The only legislation that he has passed (narrowly) through the House has been an ill-conceived and morally reprehensibly “health care bill,” to meet his promise to “repeal and replace Obamacare.” The Office of Management and Budget hasn’t scored it yet, but in all likelihood, many tens of millions of Americans stand to lose their insurance coverge. People with pre-existing conditions will at worst be unable to find coverage, and at best will find the premiums well beyond their ability to pay. Support of Planned Parenthood, of course, is ended, and individual states may have to right to decide which coverages they choose to offer. Medicaid, which helps the poorest among us, is being decimated, and with no mandated health insurance, large numbers of young Americans will remain uninsured, forcing up the premiums on older Americans…
And– can’t leave this out– President Trump just fired FBI Director James Comey, whose investigation of possible connections between the Trump campaign and Russian governmental officials was getting just a little too close for comfort to the people in Trump’s inner circle. The President said it was because of Comey’s inappropriate meddling in Hillary Clinton’s campaign, but if so, why wait almost four months to fire him? And did he not laud Comey during the campaign when he was destroying Hillary Clinton’s candidacy?

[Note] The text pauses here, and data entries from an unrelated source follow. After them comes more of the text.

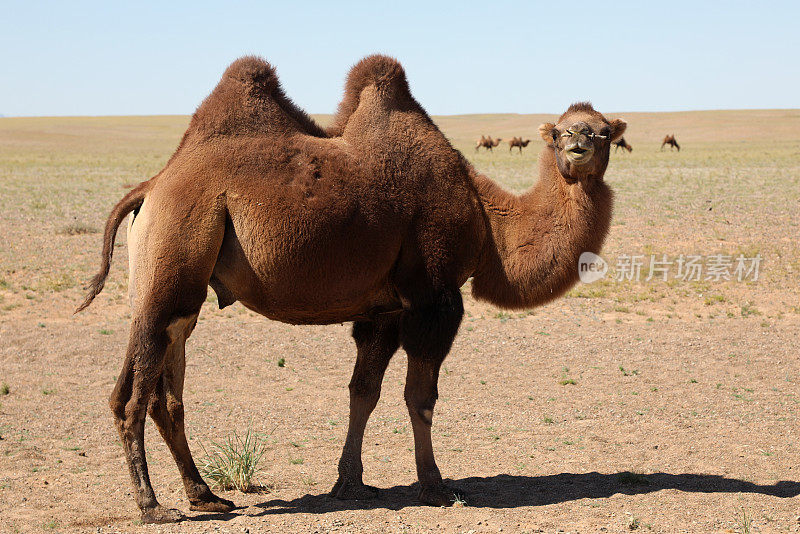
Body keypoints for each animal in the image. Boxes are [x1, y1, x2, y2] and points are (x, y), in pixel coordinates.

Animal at [76, 56, 624, 524]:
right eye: (562, 131)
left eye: (603, 132)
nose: (578, 144)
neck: (486, 218)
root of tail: (152, 187)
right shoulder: (435, 298)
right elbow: (420, 397)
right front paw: (435, 486)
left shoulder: (384, 310)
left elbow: (364, 392)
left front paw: (350, 483)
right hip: (176, 250)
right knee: (131, 396)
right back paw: (154, 507)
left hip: (175, 285)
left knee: (162, 391)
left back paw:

When all is said and done, until such time as he is either impeached or forced from office, Donald Trump is our President, and we are obliged to admit that. Even as we lament the profound damage that he is doing to the institution of the Presidency, the nature of our civil society, and the image of America around the world, the office that he holds demands at least a modicum of respect. But like many others, I choose to remain in “the opposition,” as much for my sanity as for America.
And one final thought… I would respectfully caution Israel and its government, who are eagerly anticipating President Trump’s arrival in a few short weeks, to be extremely careful about so enthusiastically embracing a man who is slowly but surely proving himself to be a pariah to much of America– including many of Israel’s staunchest supporters, especially in the non-Orthodox world. He is already among the most unpopular presidents in American history. Does Israel really want to be perceived as Trump’s best friend right now? Doesn’t Israel have enough of its own problems without being so closely associated with Trump?